■ Task description ■
Reproduce every record exactly as given.

■ Exercise materials ■
____

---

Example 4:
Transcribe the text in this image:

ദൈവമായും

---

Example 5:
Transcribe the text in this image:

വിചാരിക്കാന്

____

■ Reply ■
---

Example 4:
Transcribe the text in this image:

ദൈവമായും

---

Example 5:
Transcribe the text in this image:

വിചാരിക്കാന്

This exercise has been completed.